Task objective
Would you give the listing back word for word once its pictures are removed?
_ _ _ _
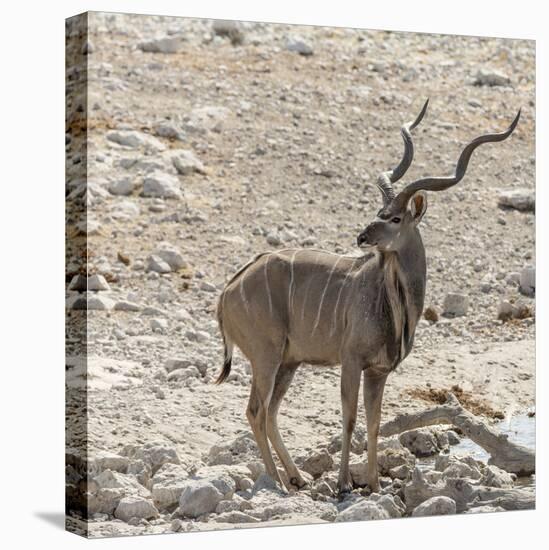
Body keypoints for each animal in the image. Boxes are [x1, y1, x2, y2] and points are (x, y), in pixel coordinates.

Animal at [214, 101, 520, 498]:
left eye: (394, 218)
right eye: (379, 214)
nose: (361, 237)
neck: (391, 303)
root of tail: (228, 291)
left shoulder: (378, 371)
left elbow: (374, 423)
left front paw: (374, 484)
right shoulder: (351, 361)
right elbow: (349, 418)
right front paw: (344, 484)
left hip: (288, 362)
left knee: (270, 412)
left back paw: (296, 478)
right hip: (267, 357)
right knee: (256, 410)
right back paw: (279, 483)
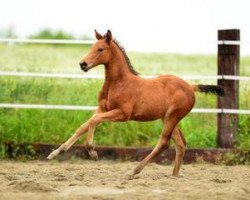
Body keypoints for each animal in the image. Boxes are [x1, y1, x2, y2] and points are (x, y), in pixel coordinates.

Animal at [47, 29, 225, 177]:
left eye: (101, 49)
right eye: (92, 47)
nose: (82, 64)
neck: (118, 83)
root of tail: (190, 86)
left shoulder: (123, 114)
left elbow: (93, 121)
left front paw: (92, 151)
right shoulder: (102, 108)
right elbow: (84, 125)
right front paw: (56, 152)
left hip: (172, 117)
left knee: (164, 143)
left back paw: (133, 171)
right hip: (168, 118)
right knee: (180, 144)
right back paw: (174, 175)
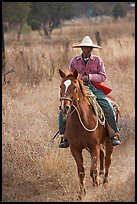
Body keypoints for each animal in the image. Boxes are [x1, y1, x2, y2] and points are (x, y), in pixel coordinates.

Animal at [58, 68, 114, 198]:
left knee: (108, 158)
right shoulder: (75, 149)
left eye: (74, 87)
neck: (80, 121)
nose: (65, 107)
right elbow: (81, 171)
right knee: (103, 154)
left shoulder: (93, 146)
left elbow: (94, 165)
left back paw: (105, 181)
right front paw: (81, 192)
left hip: (109, 141)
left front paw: (96, 181)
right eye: (60, 86)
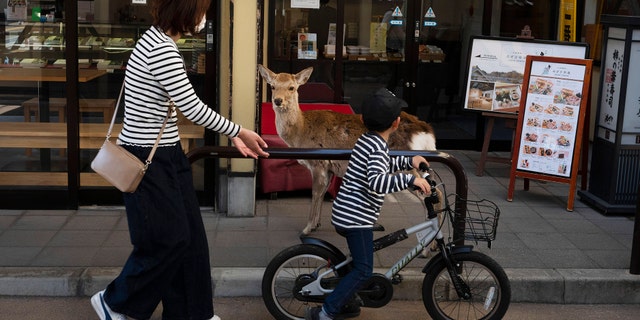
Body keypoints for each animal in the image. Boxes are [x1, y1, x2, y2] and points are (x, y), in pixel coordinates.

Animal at [258, 63, 438, 236]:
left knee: (429, 192)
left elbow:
_ _ _ _
Your response
Body keypoints for each animal in the image. Boxes are [x1, y1, x2, y2] and points are (x, y), in pixel coordinates.

Animal at [214, 101, 520, 498]:
left eye: (394, 218)
right eye: (379, 214)
nose: (361, 237)
neck: (391, 303)
root of tail: (228, 291)
left shoulder: (378, 371)
left elbow: (374, 423)
left front paw: (374, 484)
right shoulder: (351, 361)
right elbow: (349, 418)
right front paw: (344, 484)
left hip: (288, 362)
left knee: (270, 412)
left back paw: (296, 478)
right hip: (267, 357)
right knee: (256, 410)
right back paw: (279, 483)
Body keypoints for each animal in the image. Boxes are [x1, y1, x2, y2] and points are (x, y), in pixel coordinates.

Animal at [47, 29, 225, 177]:
left eye: (101, 49)
right eye: (92, 47)
nose: (82, 64)
neck: (118, 83)
root of tail: (190, 86)
left shoulder: (123, 114)
left elbow: (93, 121)
left front paw: (92, 151)
right shoulder: (102, 108)
right elbow: (84, 125)
right front paw: (56, 152)
left hip: (172, 117)
left knee: (164, 143)
left back paw: (133, 171)
right hip: (168, 118)
right knee: (180, 144)
right back paw: (174, 175)
Body keypoints for each animal in the image. Boxes are [x1, y1, x2, y2] and points are (x, y), in pixel coordinates.

Animal at [58, 68, 114, 198]:
left knee: (108, 158)
right shoulder: (75, 149)
left eye: (74, 87)
neck: (80, 121)
nose: (65, 107)
right elbow: (81, 171)
right knee: (103, 154)
left shoulder: (93, 146)
left elbow: (94, 165)
left back paw: (105, 181)
right front paw: (81, 192)
left hip: (109, 141)
left front paw: (96, 181)
right eye: (60, 86)
Body keypoints for each animal in the image. Boxes are [x1, y1, x2, y2] and points are (x, y), in pixel coordinates.

Animal at [258, 63, 438, 236]:
left knee: (429, 192)
left elbow:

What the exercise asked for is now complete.